In the case of a batch non-rhythmic production system, the entire technological process is performed on one machine - an injection moulding machine and the products are
manufactured in batches. The most important parameters in monitoring this kind of production are the number of manufactured products and the cycle time of producing one
product - counted from closing the mould, through injecting plastic, to opening the mould.
The implementation of the IoT architecture begins with the installation of a sensor (IoT device) on the injection mould that will be responsible for counting the mould
opening and closing cycles. Thanks to this solution it is possible to capture how many times the mould was closed, i.e., how many products were produced, and to calculate
the time between closings - cycle time. In addition to that, inside of the container with the moulding material, there is an intelligent scale installed that sends telemetry
data about the amount of plastic that is left. Knowing the weight of the product allows for calculating the indicator which shows how many products can be produced with the
In the presented form of production, one operator very often manages several machines. Sending him appropriate alerts at the right time can significantly improve his workflow.
The data sent by the sensors is integrated within the Azure cloud.
Thanks to the use of Stream Analytics and AI it is possible to detect anomalies in the cycle times, e.g., a one-time jump during the cycle or a very short cycle
time. IoT Hub, on the other hand, is used to monitor the data and to control the operation of the sensors. Notification Hub is used to create an alert system. In the case of
any anomaly, the system sends a notification to the operator with the information that the process is unstable and it is necessary to check what is happening. Another alert is
informing the operator about the amount of the material left in the container and it is being sent when the plastic amount reaches a critical level. The last rule of the
notification system is responsible for sending an e-mail with the batch completion protocol (data obtained from a sensor counting the number of cycles). The message is sent
directly to the warehouse (informing that the batch is ready for transportation), the production coordinator (informing whether the production plan is running correctly),
and to the team responsible for retooling the machines (shortening the changeovers time - SMED).
Of course, further development of this IoT solution is possible. The extension can start with the implementation of more sensors, but in this case, an interesting case would be
integrating the entire system with the Power BI reporting, Power Apps
and Antdata’s BI Kiosk. . The data collected from each injection moulding machine could be visualised in the Power BI report to which
an operator and a production manager would have an access to. On the screen of Antdata’s BI Kiosk, they would be able to select the machine or the production order to check the
production progress of the particular batch or the state of the machine. The Power BI report would display historical data and live data about the level of plastic material
left in the container and about the downtime. To take the IoT system even further, we could implement the Power Apps application, in which the production manager could log
information about the next order and assign a specific machine to it.

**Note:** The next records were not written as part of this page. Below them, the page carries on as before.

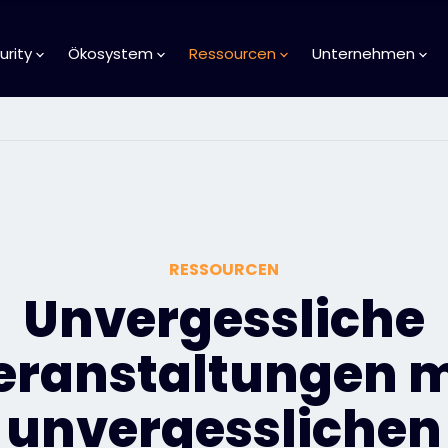
urity
Ökosystem
Ressourcen
Unternehmen
RESSOURCEN
Unvergessliche
eranstaltungen m
unvergesslichen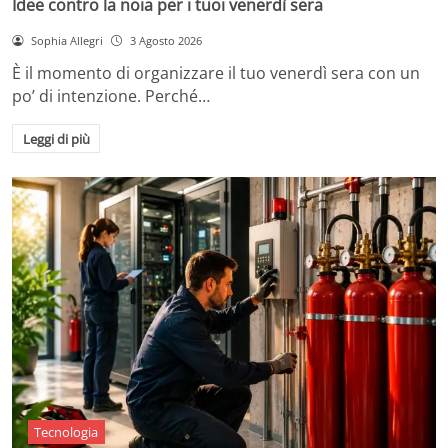
Idee contro la noia per i tuoi venerdì sera
Sophia Allegri
3 Agosto 2026
È il momento di organizzare il tuo venerdì sera con un
po’ di intenzione. Perché…
Leggi di più
Tecnologia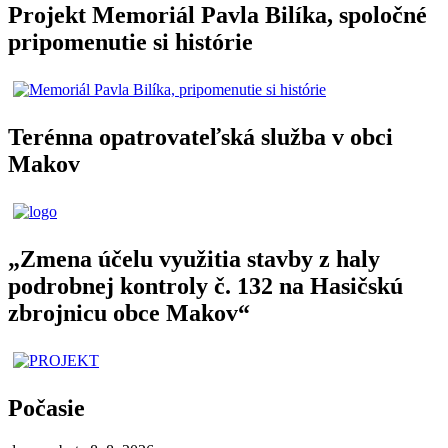
Projekt Memoriál Pavla Bilíka, spoločné
pripomenutie si histórie
Terénna opatrovateľská služba v obci
Makov
„Zmena účelu využitia stavby z haly
podrobnej kontroly č. 132 na Hasičskú
zbrojnicu obce Makov“
Počasie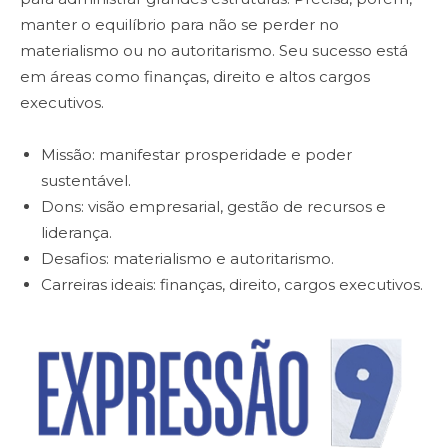
manter o equilíbrio para não se perder no
materialismo ou no autoritarismo. Seu sucesso está
em áreas como finanças, direito e altos cargos
executivos.
Missão: manifestar prosperidade e poder
sustentável.
Dons: visão empresarial, gestão de recursos e
liderança.
Desafios: materialismo e autoritarismo.
Carreiras ideais: finanças, direito, cargos executivos.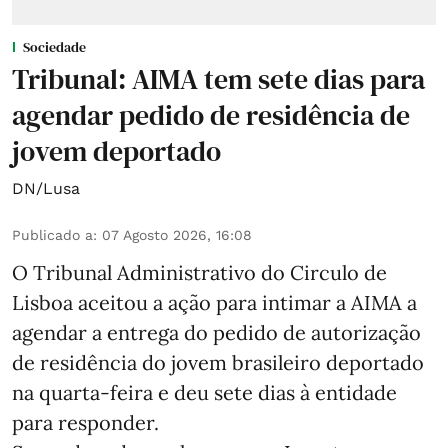
Sociedade
Tribunal: AIMA tem sete dias para
agendar pedido de residência de
jovem deportado
DN/Lusa
Publicado a
:
07 Agosto 2026, 16:08
O Tribunal Administrativo do Circulo de
Lisboa aceitou a ação para intimar a AIMA a
agendar a entrega do pedido de autorização
de residência do jovem brasileiro deportado
na quarta-feira e deu sete dias à entidade
para responder.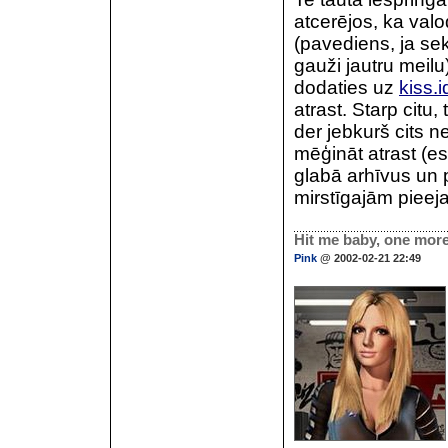
atcerējos, ka val
(pavediens, ja se
gauži jautru meilu)
dodaties uz
kiss.i
atrast. Starp citu,
der jebkurš cits n
mēģināt atrast (es
glabā arhīvus un p
mirstīgajām pieej
Hit me baby, one more
Pink
@ 2002-02-21 22:49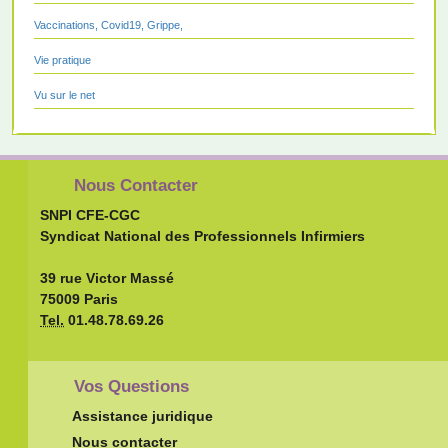
Vaccinations, Covid19, Grippe,
Vie pratique
Vu sur le net
Nous Contacter
SNPI CFE-CGC
Syndicat National des Professionnels Infirmiers
39 rue Victor Massé
75009 Paris
Tel.
01.48.78.69.26
Vos Questions
Assistance juridique
Nous contacter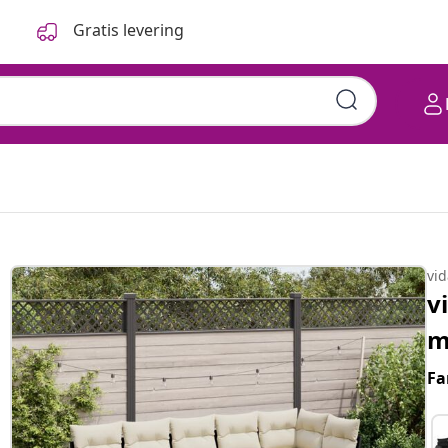
Gratis levering
vi
v
m
Fa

Why choose Microsoft Azure IoT Infrastructure?
The Azure platform is a ready-to-use environment created by Microsoft. The multitude of services available in the Azure cloud allows for an individual approach to each
project and a truly customised end solution.
The biggest advantage of the Microsoft-based solution is that the environment is ready, so the implementation cost is lower than in the case of solutions programmed from scratch.
The programming approach also takes much
more time and requires more complex processes and high commitment of the company's employees.
It should also be noted that thanks to the use of the Azure IoT platform, it is very easy to integrate other elements of Business Intelligence, such as Microsoft Power BI,
Power Apps, Azure data architecture or Power Automate.
This holistic approach eliminates compatibility issues and ensures a fully operating robust ecosystem.